“Kan ik al plaatsen reserveren voor de nachtmis met kerst? En hoe duur zijn de kaartjes?” Dominee Bert Kuipers van de Laurenskerk krijgt al in oktober deze vragen. Nou is de kerk door de eeuwen heen niet vies van geld geweest, maar de nachtmis is nog altijd gratis. Gelukkig maar. Santaclaus heeft hier nog geen consumentistisch roet in de Weihnachtsstol kunnen gooien.
Als rooms-katholiek opgevoede jongen van de jaren zestig ben ik daar blij om. Kerstmis was bij ons thuis het hoogtepunt in het kerkelijk jaar: de warmte en het kaarslicht thuis en daarna de wandeling naar de kerk midden in de nacht. Mijn middelbare schooljaren bracht ik door op het Sint Franciscus College aan de Beukelsdijk. Daar gaven de paters franciscanen les aan zeshonderd opgroeiende puberjongens – meisjes zaten elders in de stad. De school had een eigen kapel. Zonder ontbijt fietsten we op maandagochtend door weer en wind naar school, want de Heilige Communie mocht alleen in nuchtere staat worden ontvangen.
In het derde jaar kreeg ik les van pater Beekman. Hij gaf inzicht in de andere wereldgodsdiensten. Misschien was dit vanuit het oogpunt van klantenbinding geen goede zaak voor de Heilige Moederkerk, maar het opende wel onze jonge puberogen voor de buitenwereld. Er bleken miljarden mensen op aarde te zijn die ook geloofden, maar in andere zaken, goden en rituelen. Wat een openbaring. Er zaten heel fascinerende en waardevolle opvattingen tussen. Reïncarnatie bijvoorbeeld. Dat leek mij spannender en frisser dan de wat muf klinkende ‘wederopstanding der doden’. Ik kreeg een veel relativerender kijk op het rijke roomse leven. Als dat de bedoeling van pater Beekman was, dan was zijn missie geslaagd.

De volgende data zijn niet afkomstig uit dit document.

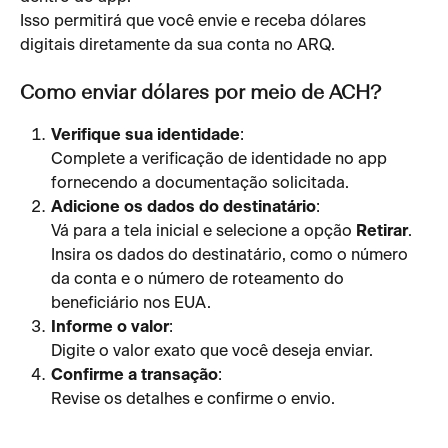
Isso permitirá que você envie e receba dólares 
digitais diretamente da sua conta no ARQ.
Como enviar dólares por meio de ACH?
Verifique sua identidade
:
Complete a verificação de identidade no app 
fornecendo a documentação solicitada.
Adicione os dados do destinatário
:
Vá para a tela inicial e selecione a opção 
Retirar
.
Insira os dados do destinatário, como o número 
da conta e o número de roteamento do 
beneficiário nos EUA.
Informe o valor
:
Digite o valor exato que você deseja enviar.
Confirme a transação
:
Revise os detalhes e confirme o envio.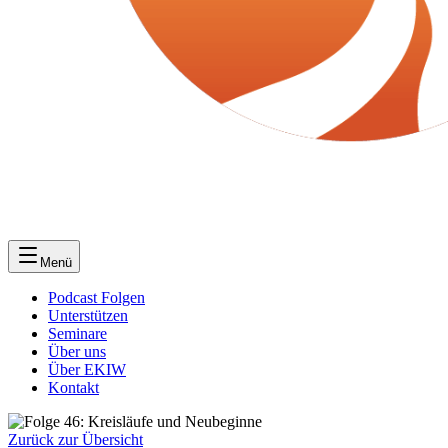
Menü
Podcast Folgen
Unterstützen
Seminare
Über uns
Über EKIW
Kontakt
Zurück zur Übersicht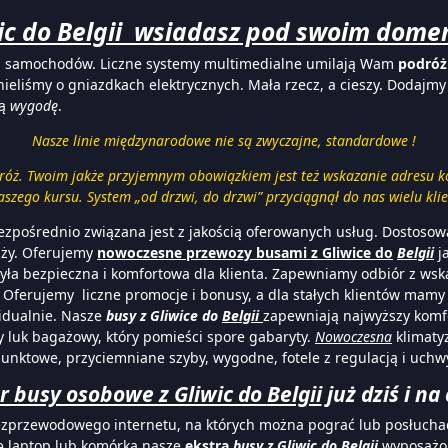
ic do Belgii wsiadasz pod swoim dome
ch samochodów. Liczne systemy multimedialne umilają Wam
podróż
nieliśmy o gniazdkach elektrycznych. Mała rzecz, a cieszy. Dodajm
ną
wygodę
.
Nasze linie międzynarodowe nie są zwyczajne, standardowe !
dróż. Twoim jakże przyjemnym obowiązkiem jest też wskazanie adresu
szego kursu. System „od drzwi, do drzwi” przyciągnął do nas wielu klie
ezpośrednio związana jest z jakością oferowanych usług. Dostosow
nży. Oferujemy
nowoczesne przewozy busami z Gliwice do
Belgii
j
była bezpieczna i komfortowa dla klienta. Zapewniamy odbiór z ws
. Oferujemy liczne promocje i bonusy, a dla stałych klientów mamy d
idualnie. Nasze
busy z Gliwice do
Belgii
zapewniają najwyższy komfo
 luk bagażowy, który pomieści spore gabaryty.
Nowoczesna
klimaty
unktowe, przyciemniane szyby, wygodne, fotele z regulacją i uch
r busy osobowe z Gliwic do
Belgii
już dziś i na 
ezprzewodowego internetu, na których można pograć lub posłucha
się laptop lub komórka nasze
ekstra
busy z Gliwic do
Belgii
wyposażon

In de kathedraal aan de Mathenesserlaan nam ik ooit een foldertje mee met een route door de stad. In een straal van een paar kilometer voerde die route je langs een ongekende hoeveelheid gebedshuizen en religies. Variërend van de Sikh Tempel tot de Russische kerk en van het Boeddhistisch Centrum tot de zeemanskerken van de Finnen, Denen, Zweden en Noren. Kleine juweeltjes soms, zoals de Russisch-orthodoxe kerk, maar even vaak zitten ‘kerkjes’ verscholen in afgeplakte winkelpanden in achterafstraatjes. Allemaal ‘geloven in de stad’. Duizenden mensen die in onze wereldhavenstad naast elkaar leven en niet tegen elkaar opstaan. Het recht van vrijheid van godsdienst en levensovertuiging is een groot goed. Natuurlijk niet onbegrensd: het eindigt waar de rechten van anderen worden aangetast.

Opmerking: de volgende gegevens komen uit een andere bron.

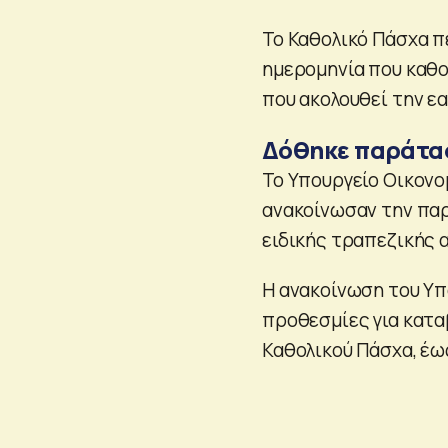
Το Καθολικό Πάσχα πέ
ημερομηνία που καθο
που ακολουθεί την εα
Δόθηκε παράτασ
Το Υπουργείο Οικονο
ανακοίνωσαν την πα
ειδικής τραπεζικής 
Η ανακοίνωση του Υπ
προθεσμίες για κατα
Καθολικού Πάσχα, έως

Pater Beekman wakkerde mijn nieuwsgierigheid aan. Zijn les was dat we mensen met andere opvattingen dan waarmee wij zelf zijn opgegroeid, niet moeten uitsluiten. Die les was gratis, net als de kerstnachtmis in de Laurenskerk. Daar kun je geen kaarten voor kopen. Dat is geloven in de stad: hoe meer hoe beter. Gratis en o zo kostbaar.